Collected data
■ ■ ■ ■
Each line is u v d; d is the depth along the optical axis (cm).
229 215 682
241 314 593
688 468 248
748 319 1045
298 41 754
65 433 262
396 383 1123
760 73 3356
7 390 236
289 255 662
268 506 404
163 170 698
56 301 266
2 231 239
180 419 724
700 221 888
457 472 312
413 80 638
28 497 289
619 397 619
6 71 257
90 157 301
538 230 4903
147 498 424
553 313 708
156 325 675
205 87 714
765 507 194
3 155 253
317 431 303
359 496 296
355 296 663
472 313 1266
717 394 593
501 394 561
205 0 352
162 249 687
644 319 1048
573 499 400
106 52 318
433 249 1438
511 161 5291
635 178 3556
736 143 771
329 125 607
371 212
■ ■ ■ ■
EXERCISE DETAILS
Repeat word for word the lines running from the line containing "748 319 1045" to the end of the entries above, inclusive.

RESULT OF THE EXERCISE
748 319 1045
298 41 754
65 433 262
396 383 1123
760 73 3356
7 390 236
289 255 662
268 506 404
163 170 698
56 301 266
2 231 239
180 419 724
700 221 888
457 472 312
413 80 638
28 497 289
619 397 619
6 71 257
90 157 301
538 230 4903
147 498 424
553 313 708
156 325 675
205 87 714
765 507 194
3 155 253
317 431 303
359 496 296
355 296 663
472 313 1266
717 394 593
501 394 561
205 0 352
162 249 687
644 319 1048
573 499 400
106 52 318
433 249 1438
511 161 5291
635 178 3556
736 143 771
329 125 607
371 212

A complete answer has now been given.